After the collapse of the Roman economy, direct trade ceased but the Awsan I port Crater, located just south of the modern city of Aden, remained an important regional centre. In late antiquity and the early medieval period, there were several invasions of Yemen from Ethiopia; after the rise of Islam, the gulf permitted repeated migrations of northwest Africa by Arab settlers.

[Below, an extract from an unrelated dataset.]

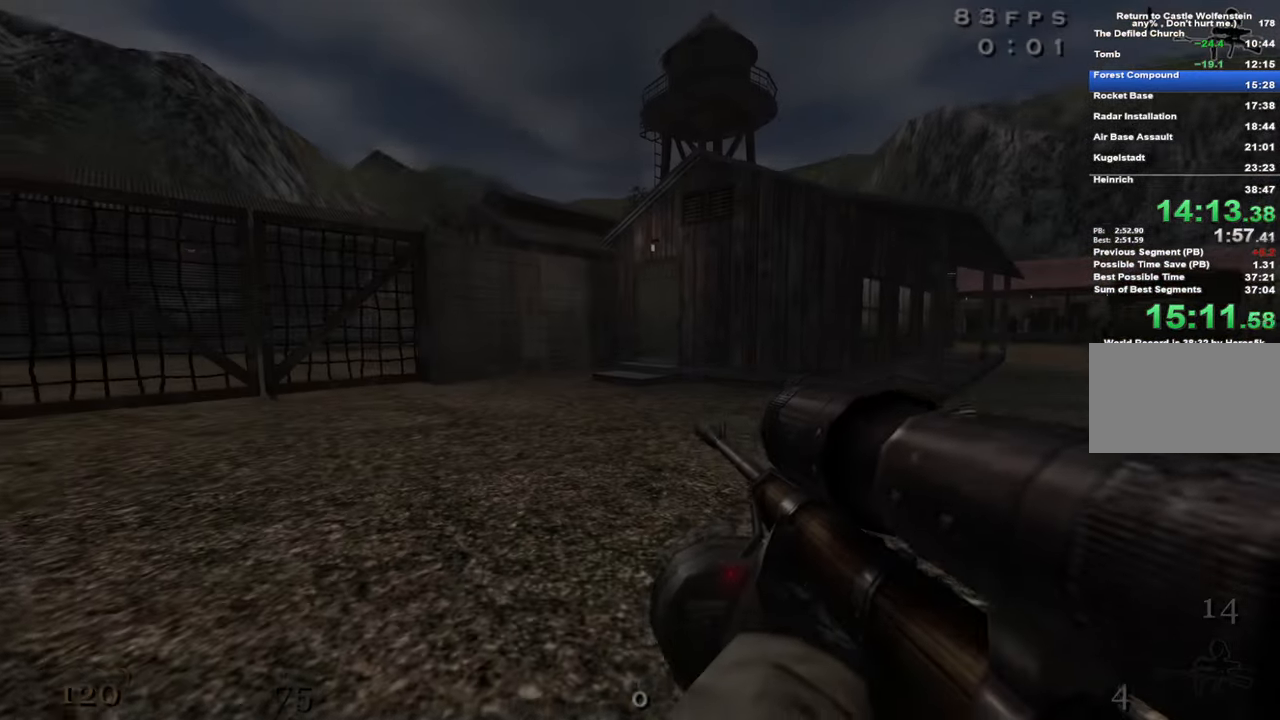
{"keys": ["w"], "mouse": [], "events": []}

In the first decade of the 2000s, especially during the war in Somalia, the gulf evolved into a hub of pirate activity. By 2013, attacks in the waters had steadily declined due to private security and international navy patrols. India receives US$50 billion in imports—and sends US$60 billion in exports—through this area annually. To protect its trade and that of other countries, India keeps a warship escort in the area.

==Ecology==

A geologically young body of water, the Gulf of Aden has a unique biodiversity that includes many varieties of fish, coral, seabirds and invertebrates. This rich ecological diversity has benefited from a relative lack of pollution by humans in the past. However, environmental groups fear that the lack of a coordinated effort to control pollution may jeopardize the gulf's ecosphere. Whales, dolphins, and dugongs were once common before being severely reduced by commercial hunts, including by mass illegal hunts by the Soviet Union and Japan in the 1960s and 1970s. The now critically endangered Arabian humpback whales were once seen here in large numbers, but only a few large whales still appear in the gulf waters, including Bryde's whales, blue whales, and deep-sea toothed whales such as sperm whales and tropical bottlenose whales.